WORK ORDER: Locate the line that contains "nose: (278, 334)". Print it and every subsequent line through the final line of the records, exactly and only those.

---------- RECORDS SHOWN ----------

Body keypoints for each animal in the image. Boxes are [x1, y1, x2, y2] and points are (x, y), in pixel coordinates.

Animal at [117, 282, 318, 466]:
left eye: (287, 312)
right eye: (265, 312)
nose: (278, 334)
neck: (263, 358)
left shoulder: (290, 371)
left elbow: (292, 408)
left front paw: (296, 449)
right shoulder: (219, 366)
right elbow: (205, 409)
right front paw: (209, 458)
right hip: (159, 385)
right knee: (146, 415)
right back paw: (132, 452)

----------

OUTPUT FOR THIS EXERCISE:
nose: (278, 334)
neck: (263, 358)
left shoulder: (290, 371)
left elbow: (292, 408)
left front paw: (296, 449)
right shoulder: (219, 366)
right elbow: (205, 409)
right front paw: (209, 458)
right hip: (159, 385)
right knee: (146, 415)
right back paw: (132, 452)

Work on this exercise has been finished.